## DESCRIPTION OF THE TASK
Only the lines from the first line of the data through the line containing "(viasonmask false)" belong in the answer, transcribed exactly; pictures do not.
----- RECORDS FOR THE TASK
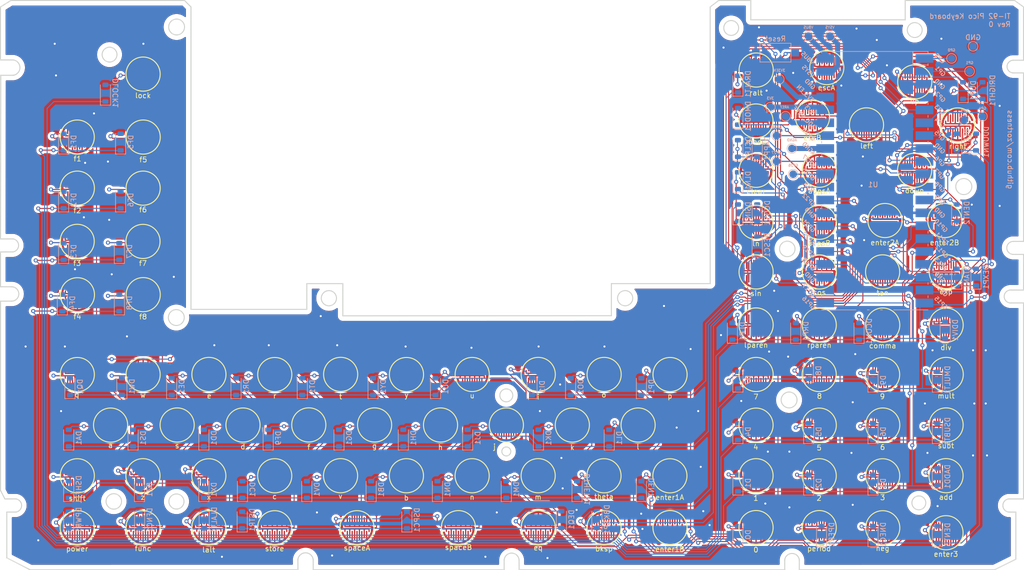
<source format=kicad_pcb>
(kicad_pcb (version 20221018) (generator pcbnew)

  (general
    (thickness 1.6)
  )

  (paper "A4")
  (title_block
    (title "TI-92 Pi Pico Keyboard")
    (date "2023-04-13")
    (rev "0")
    (company "github.com/zortness")
  )

  (layers
    (0 "F.Cu" signal)
    (31 "B.Cu" signal)
    (32 "B.Adhes" user "B.Adhesive")
    (33 "F.Adhes" user "F.Adhesive")
    (34 "B.Paste" user)
    (35 "F.Paste" user)
    (36 "B.SilkS" user "B.Silkscreen")
    (37 "F.SilkS" user "F.Silkscreen")
    (38 "B.Mask" user)
    (39 "F.Mask" user)
    (40 "Dwgs.User" user "User.Drawings")
    (41 "Cmts.User" user "User.Comments")
    (42 "Eco1.User" user "User.Eco1")
    (43 "Eco2.User" user "User.Eco2")
    (44 "Edge.Cuts" user)
    (45 "Margin" user)
    (46 "B.CrtYd" user "B.Courtyard")
    (47 "F.CrtYd" user "F.Courtyard")
    (48 "B.Fab" user)
    (49 "F.Fab" user)
    (50 "User.1" user)
    (51 "User.2" user)
    (52 "User.3" user)
    (53 "User.4" user)
    (54 "User.5" user)
    (55 "User.6" user)
    (56 "User.7" user)
    (57 "User.8" user)
    (58 "User.9" user)
  )

  (setup
    (stackup
      (layer "F.SilkS" (type "Top Silk Screen"))
      (layer "F.Paste" (type "Top Solder Paste"))
      (layer "F.Mask" (type "Top Solder Mask") (thickness 0.01))
      (layer "F.Cu" (type "copper") (thickness 0.035))
      (layer "dielectric 1" (type "core") (thickness 1.51) (material "FR4") (epsilon_r 4.5) (loss_tangent 0.02))
      (layer "B.Cu" (type "copper") (thickness 0.035))
      (layer "B.Mask" (type "Bottom Solder Mask") (thickness 0.01))
      (layer "B.Paste" (type "Bottom Solder Paste"))
      (layer "B.SilkS" (type "Bottom Silk Screen"))
      (copper_finish "None")
      (dielectric_constraints no)
    )
    (pad_to_mask_clearance 0)
    (pcbplotparams
      (layerselection 0x00010fc_ffffffff)
      (plot_on_all_layers_selection 0x0000000_00000000)
      (disableapertmacros false)
      (usegerberextensions false)
      (usegerberattributes true)
      (usegerberadvancedattributes true)
      (creategerberjobfile true)
      (dashed_line_dash_ratio 12.000000)
      (dashed_line_gap_ratio 3.000000)
      (svgprecision 4)
      (plotframeref false)
      (viasonmask false)
      (mode 1)
      (useauxorigin false)
      (hpglpennumber 1)
      (hpglpenspeed 20)
      (hpglpendiameter 15.000000)
      (dxfpolygonmode true)
      (dxfimperialunits true)
      (dxfusepcbnewfont true)
      (psnegative false)
      (psa4output false)
      (plotreference true)
      (plotvalue true)
      (plotinvisibletext false)
      (sketchpadsonfab false)
      (subtractmaskfromsilk false)
      (outputformat 1)
      (mirror false)
      (drillshape 0)
      (scaleselection 1)
      (outputdirectory "")
    )
  )

  (net 0 "")
  (net 1 "ROW_1")
  (net 2 "ROW_2")
  (net 3 "Net-(D1-A)")
  (net 4 "Net-(D2-A)")
  (net 5 "Net-(D3-A)")
  (net 6 "ROW_3")
  (net 7 "Net-(D4-A)")
  (net 8 "Net-(D5-A)")
  (net 9 "ROW_4")
  (net 10 "Net-(D6-A)")
  (net 11 "Net-(D7-A)")
  (net 12 "ROW_5")
  (net 13 "Net-(D8-A)")
  (net 14 "Net-(D9-A)")
  (net 15 "ROW_6")
  (net 16 "ROW_7")
  (net 17 "ROW_8")
  (net 18 "ROW_9")
  (net 19 "COL_B")
  (net 20 "COL_A")
  (net 21 "COL_C")
  (net 22 "COL_D")
  (net 23 "COL_E")
  (net 24 "COL_F")
  (net 25 "COL_G")
  (net 26 "COL_H")
  (net 27 "COL_I")
  (net 28 "COL_J")
  (net 29 "Net-(U1-RUN)")
  (net 30 "GND")
  (net 31 "Net-(U1-GPIO0)")
  (net 32 "Net-(U1-GPIO1)")
  (net 33 "Net-(U1-GPIO4)")
  (net 34 "Net-(U1-GPIO5)")
  (net 35 "Net-(U1-GPIO26_ADC0)")
  (net 36 "Net-(U1-GPIO27_ADC1)")
  (net 37 "Net-(U1-AGND)")
  (net 38 "Net-(U1-GPIO28_ADC2)")
  (net 39 "Net-(U1-ADC_VREF)")
  (net 40 "Net-(U1-3V3)")
  (net 41 "Net-(U1-3V3_EN)")
  (net 42 "Net-(U1-VSYS)")
  (net 43 "Net-(U1-VBUS)")
  (net 44 "Net-(D0-A)")
  (net 45 "Net-(DA1-A)")
  (net 46 "Net-(DADD1-A)")
  (net 47 "Net-(DAPP1-A)")
  (net 48 "Net-(DB1-A)")
  (net 49 "Net-(DBKSP1-A)")
  (net 50 "Net-(DC1-A)")
  (net 51 "Net-(DCLR1-A)")
  (net 52 "Net-(DCOM1-A)")
  (net 53 "Net-(DCOS1-A)")
  (net 54 "Net-(DD1-A)")
  (net 55 "Net-(DDIV1-A)")
  (net 56 "Net-(DDOWN1-A)")
  (net 57 "Net-(DENT1-A)")
  (net 58 "Net-(DENT2-A)")
  (net 59 "Net-(DENT3-A)")
  (net 60 "Net-(DEQ1-A)")
  (net 61 "Net-(DESC1-A)")
  (net 62 "Net-(DEXP1-A)")
  (net 63 "Net-(DF1-A)")
  (net 64 "Net-(DF2-A)")
  (net 65 "Net-(DF3-A)")
  (net 66 "Net-(DF4-A)")
  (net 67 "Net-(DF5-A)")
  (net 68 "Net-(DF6-A)")
  (net 69 "Net-(DF7-A)")
  (net 70 "Net-(DF8-A)")
  (net 71 "Net-(DF9-A)")
  (net 72 "Net-(DFNC1-A)")
  (net 73 "Net-(DG1-A)")
  (net 74 "Net-(DH1-A)")
  (net 75 "Net-(DI1-A)")
  (net 76 "Net-(DJ1-A)")
  (net 77 "Net-(DK1-A)")
  (net 78 "Net-(DL1-A)")
  (net 79 "Net-(DLALT1-A)")
  (net 80 "Net-(DLEFT1-A)")
  (net 81 "Net-(DLN1-A)")
  (net 82 "Net-(DLOCK1-A)")
  (net 83 "Net-(DLP1-A)")
  (net 84 "Net-(DM1-A)")
  (net 85 "Net-(DMODE1-A)")
  (net 86 "Net-(DMULT1-A)")
  (net 87 "Net-(DN1-A)")
  (net 88 "Net-(DNEG1-A)")
  (net 89 "Net-(DO1-A)")
  (net 90 "Net-(DP1-A)")
  (net 91 "Net-(DPER1-A)")
  (net 92 "Net-(DPWR1-A)")
  (net 93 "Net-(DQ1-A)")
  (net 94 "Net-(DR1-A)")
  (net 95 "Net-(DRALT1-A)")
  (net 96 "Net-(DRIGHT1-A)")
  (net 97 "Net-(DRP1-A)")
  (net 98 "Net-(DS1-A)")
  (net 99 "Net-(DSHFT1-A)")
  (net 100 "Net-(DSIN1-A)")
  (net 101 "Net-(DSPC1-A)")
  (net 102 "Net-(DSTR1-A)")
  (net 103 "Net-(DSUBT1-A)")
  (net 104 "Net-(DT1-A)")
  (net 105 "Net-(DTAN1-A)")
  (net 106 "Net-(DTHETA1-A)")
  (net 107 "Net-(DU1-A)")
  (net 108 "Net-(DUP1-A)")
  (net 109 "Net-(DV1-A)")
  (net 110 "Net-(DW1-A)")
  (net 111 "Net-(DW2-A)")
  (net 112 "Net-(DX1-A)")
  (net 113 "Net-(DY1-A)")
  (net 114 "Net-(DZ1-A)")

  (footprint "ti92Library:tibuttonpad" (layer "F.Cu") (at 101.885002 122.942013))

  (footprint "ti92Library:tibuttonpad" (layer "F.Cu") (at 221.429795 82.706368))

  (footprint "ti92Library:tibuttonpad" (layer "F.Cu") (at 62.881219 122.944383))

  (footprint "ti92Library:tibuttonpad" (layer "F.Cu") (at 196.360387 62.656841))

  (footprint "ti92Library:tibuttonpad" (layer "F.Cu") (at 114.893524 102.978207))

  (footprint "ti92Library:tibuttonpad" (layer "F.Cu") (at 62.911921 102.979944))

  (footprint "ti92Library:tibuttonpad" (layer "F.Cu") (at 208.870045 82.717264))

  (footprint "ti92Library:tibuttonpad" (layer "F.Cu") (at 166.913011 102.978207))

  (footprint "ti92Library:tibuttonpad" (layer "F.Cu") (at 166.882309 122.964429))

  (footprint "ti92Library:tibuttonpad" (layer "F.Cu") (at 221.379578 134.199373))

  (footprint "ti92Library:tibuttonpad" (layer "F.Cu") (at 183.898916 93.195427))

  (footprint "ti92Library:tibuttonpad" (layer "F.Cu") (at 160.609314 112.945812))

  (footprint "ti92Library:tibuttonpad" (layer "F.Cu") (at 105.122525 133.212826))

  (footprint "ti92Library:tibuttonpad" (layer "F.Cu") (at 49.944992 87.23308))

  (footprint "ti92Library:tibuttonpad" (layer "F.Cu") (at 183.888393 133.184765))

  (footprint "ti92Library:tibuttonpad" (layer "F.Cu") (at 183.88396 122.949271))

  (footprint "ti92Library:tibuttonpad" (layer "F.Cu") (at 183.888393 72.929704))

  (footprint "ti92Library:tibuttonpad" (layer "F.Cu") (at 49.932129 66.191538))

  (footprint "ti92Library:tibuttonpad" (layer "F.Cu") (at 215.183869 62.659842))

  (footprint "ti92Library:tibuttonpad" (layer "F.Cu") (at 49.902928 76.693367))

  (footprint "ti92Library:tibuttonpad" (layer "F.Cu") (at 49.91145 56.109043))

  (footprint "ti92Library:tibuttonpad" (layer "F.Cu") (at 223.683735 53.719292))

  (footprint "ti92Library:tibuttonpad" (layer "F.Cu") (at 62.910655 43.681418))

  (footprint "ti92Library:tibuttonpad" (layer "F.Cu") (at 75.884796 133.188806))

  (footprint "ti92Library:tibuttonpad" (layer "F.Cu") (at 62.928258 56.107307))

  (footprint "ti92Library:tibuttonpad" (layer "F.Cu") (at 69.635321 112.937893))

  (footprint "ti92Library:tibuttonpad" (layer "F.Cu") (at 49.92321 122.958983))

  (footprint "ti92Library:tibuttonpad" (layer "F.Cu") (at 183.877274 52.936255))

  (footprint "ti92Library:tibuttonpad" (layer "F.Cu") (at 196.361008 93.203796))

  (footprint "ti92Library:tibuttonpad" (layer "F.Cu") (at 153.875524 122.955275))

  (footprint "ti92Library:tibuttonpad" (layer "F.Cu") (at 208.880569 122.963653))

  (footprint "ti92Library:tibuttonpad" (layer "F.Cu") (at 62.917837 66.194143))

  (footprint "ti92Library:tibuttonpad" (layer "F.Cu")
    (tstamp 688905ff-8723-4c3a-8ff6-0ff9b51de3ba)
    (at 127.851533 122.950064)
    (property "Sheetfile" "ti92.kicad_sch")
    (property "Sheetname" "")
    (property "ki_description" "Push button switch, generic, two pins")
    (property "ki_keywords" "switch normally-open pushbutton push-button")
    (path "/b9c4dbb2-d333-45b1-b171-a48d295ad69c")
    (attr smd)
    (fp_text reference "SW37" (at -0.012501 -4.229677 unlocked) (layer "F.Fab")
        (effects (font (size 1 1) (thickness 0.15)))
      (tstamp d25b3e07-f3d0-4856-b43a-c5677976452c)
    )
    (fp_text value "n" (at 0.021824 4.294623 unlocked) (layer "F.SilkS")
        (effects (font (size 1 1) (thickness 0.15)))
      (tstamp 7eaf7678-f172-4519-ac47-5ea445247749)
    )
    (fp_text user "${REFERENCE}" (at 0.015243 4.315653 unlocked) (layer "F.Fab") hide
        (effects (font (size 1 1) (thickness 0.15)))
      (tstamp 4b5e000d-92ac-475e-b0b2-ade888a2f56e)
    )
    (fp_circle (center 0.030463 0.053588) (end 3.401116 0.053588)
      (stroke (width 0.2) (type solid)) (fill none) (layer "F.SilkS") (tstamp 79ef46c7-f225-4485-aec4-6c47ed6a6862))
    (fp_circle (center 0.026901 0.080489) (end 3.226901 0.080489)
      (stroke (width 0.12) (type solid)) (fill solid) (layer "F.Mask") (tstamp d6a183a5-da47-4116-8849-42bf874d880d))
    (fp_circle (center 0.03712 0.056414) (end 1.62462 0.056414)
      (stroke (width 3.175) (type solid)) (fill none) (layer "Dwgs.User") (tstamp 0cf4fcf2-e985-4f37-b2c7-5c13630f7a54))
    (pad "1" smd custom (at -2.9 0.294539) (size 0.495986 0.29707) (layers "F.Cu" "F.Mask")
      (net 87 "Net-(DN1-A)") (pinfunction "1") (pintype "passive") (thermal_bridge_angle 45)
      (options (clearance outline) (anchor rect))
      (primitives
        (gr_arc (start -0.07913 -0.238125) (mid 2.45255 -3.21308) (end 5.794621 -1.190625) (width 0.381))
        (gr_line (start 4.84212 -0.9525) (end 4.841806 -2.597324) (width 0.254))
        (gr_line (start 3.88962 -0.9525) (end 3.889509 -3.12676) (width 0.254))
        (gr_line (start 2.93712 -0.9525) (end 2.937212 -3.288341) (width 0.254))
        (gr_line (start 1.98462 -0.9525) (end 1.984915 -3.12676) (width 0.254))
        (gr_line (start 1.03212 -0.9525) (end 1.032619 -2.593886) (width 0.254))
        (gr_line (start 0.55587 0) (end 0.07962 0) (width 0.254))
        (gr_line (start 1.50837 0) (end 0.55587 0) (width 0.254))
        (gr_line (start 2.46087 0) (end 1.50837 0) (width 0.254))
        (gr_line (start 3.41337 0) (end 2.46087 0) (width 0.254))
        (gr_line (start 4.36587 0) (end 3.41337 0) (width 0.254))
        (gr_line (start 5.31837 0) (end 4.36587 0) (width 0.254))
        (gr_line (start 5.31837 0) (end 5.31837 0.505461) (width 0.254))
        (gr_line (start 4.36587 0) (end 4.36587 1.74625) (width 0.254))
        (gr_line (start 3.41337 0) (end 3.41337 2.06375) (width 0.254))
        (gr_line (start 2.46087 0) (end 2.46087 2.06375) (width 0.254))
        (gr_line (start 1.50837 0) (end 1.50837 1.74625) (width 0.254))
        (gr_line (start 0.55587 0) (end 0.55587 0.47625) (width 0.254))
        (gr_line (start 0.07962 0) (end 0.07962 -1.11125) (width 0.254))
        (gr_line (start 0.07962 0
... [3046904 chars truncated]
</source>
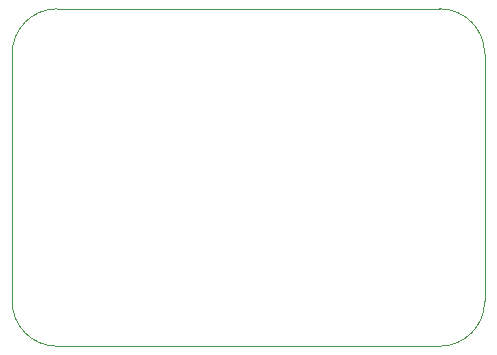
<source format=gbr>
G04 #@! TF.GenerationSoftware,KiCad,Pcbnew,(5.1.5-0)*
G04 #@! TF.CreationDate,2020-01-15T14:05:34-05:00*
G04 #@! TF.ProjectId,lever,6c657665-722e-46b6-9963-61645f706362,1.0*
G04 #@! TF.SameCoordinates,Original*
G04 #@! TF.FileFunction,Profile,NP*
%FSLAX46Y46*%
G04 Gerber Fmt 4.6, Leading zero omitted, Abs format (unit mm)*
G04 Created by KiCad (PCBNEW (5.1.5-0)) date 2020-01-15 14:05:34*
%MOMM*%
%LPD*%
G04 APERTURE LIST*
%ADD10C,0.050000*%
G04 APERTURE END LIST*
D10*
X137160000Y-94615000D02*
G75*
G02X133350000Y-98425000I-3810000J0D01*
G01*
X100965000Y-98425000D02*
G75*
G02X97155000Y-94615000I0J3810000D01*
G01*
X97155000Y-73660000D02*
G75*
G02X100965000Y-69850000I3810000J0D01*
G01*
X133350000Y-69850000D02*
G75*
G02X137160000Y-73660000I0J-3810000D01*
G01*
X97155000Y-94615000D02*
X97155000Y-73660000D01*
X133350000Y-98425000D02*
X100965000Y-98425000D01*
X137160000Y-73660000D02*
X137160000Y-94615000D01*
X100965000Y-69850000D02*
X133350000Y-69850000D01*
M02*

</source>
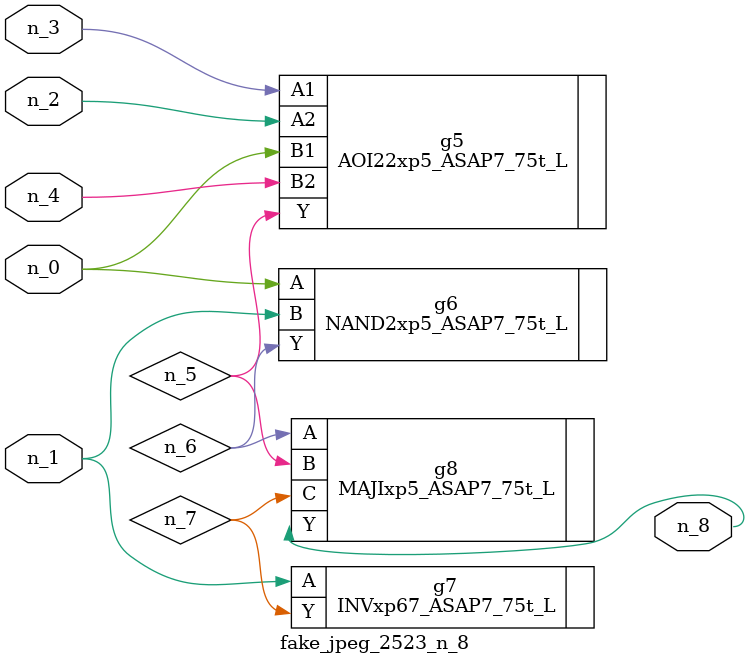
<source format=v>
module fake_jpeg_2523_n_8 (n_3, n_2, n_1, n_0, n_4, n_8);

input n_3;
input n_2;
input n_1;
input n_0;
input n_4;

output n_8;

wire n_6;
wire n_5;
wire n_7;

AOI22xp5_ASAP7_75t_L g5 ( 
.A1(n_3),
.A2(n_2),
.B1(n_0),
.B2(n_4),
.Y(n_5)
);

NAND2xp5_ASAP7_75t_L g6 ( 
.A(n_0),
.B(n_1),
.Y(n_6)
);

INVxp67_ASAP7_75t_L g7 ( 
.A(n_1),
.Y(n_7)
);

MAJIxp5_ASAP7_75t_L g8 ( 
.A(n_6),
.B(n_5),
.C(n_7),
.Y(n_8)
);


endmodule
</source>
----------
## WRITTEN RESPONSE
<source format=kicad_pcb>
(kicad_pcb (version 20221018) (generator pcbnew)

  (general
    (thickness 1.6)
  )

  (paper "A4")
  (title_block
    (title "TI-92 Pi Pico Keyboard")
    (date "2023-04-13")
    (rev "0")
    (company "github.com/zortness")
  )

  (layers
    (0 "F.Cu" signal)
    (31 "B.Cu" signal)
    (32 "B.Adhes" user "B.Adhesive")
    (33 "F.Adhes" user "F.Adhesive")
    (34 "B.Paste" user)
    (35 "F.Paste" user)
    (36 "B.SilkS" user "B.Silkscreen")
    (37 "F.SilkS" user "F.Silkscreen")
    (38 "B.Mask" user)
    (39 "F.Mask" user)
    (40 "Dwgs.User" user "User.Drawings")
    (41 "Cmts.User" user "User.Comments")
    (42 "Eco1.User" user "User.Eco1")
    (43 "Eco2.User" user "User.Eco2")
    (44 "Edge.Cuts" user)
    (45 "Margin" user)
    (46 "B.CrtYd" user "B.Courtyard")
    (47 "F.CrtYd" user "F.Courtyard")
    (48 "B.Fab" user)
    (49 "F.Fab" user)
    (50 "User.1" user)
    (51 "User.2" user)
    (52 "User.3" user)
    (53 "User.4" user)
    (54 "User.5" user)
    (55 "User.6" user)
    (56 "User.7" user)
    (57 "User.8" user)
    (58 "User.9" user)
  )

  (setup
    (stackup
      (layer "F.SilkS" (type "Top Silk Screen"))
      (layer "F.Paste" (type "Top Solder Paste"))
      (layer "F.Mask" (type "Top Solder Mask") (thickness 0.01))
      (layer "F.Cu" (type "copper") (thickness 0.035))
      (layer "dielectric 1" (type "core") (thickness 1.51) (material "FR4") (epsilon_r 4.5) (loss_tangent 0.02))
      (layer "B.Cu" (type "copper") (thickness 0.035))
      (layer "B.Mask" (type "Bottom Solder Mask") (thickness 0.01))
      (layer "B.Paste" (type "Bottom Solder Paste"))
      (layer "B.SilkS" (type "Bottom Silk Screen"))
      (copper_finish "None")
      (dielectric_constraints no)
    )
    (pad_to_mask_clearance 0)
    (pcbplotparams
      (layerselection 0x00010fc_ffffffff)
      (plot_on_all_layers_selection 0x0000000_00000000)
      (disableapertmacros false)
      (usegerberextensions false)
      (usegerberattributes true)
      (usegerberadvancedattributes true)
      (creategerberjobfile true)
      (dashed_line_dash_ratio 12.000000)
      (dashed_line_gap_ratio 3.000000)
      (svgprecision 4)
      (plotframeref false)
      (viasonmask false)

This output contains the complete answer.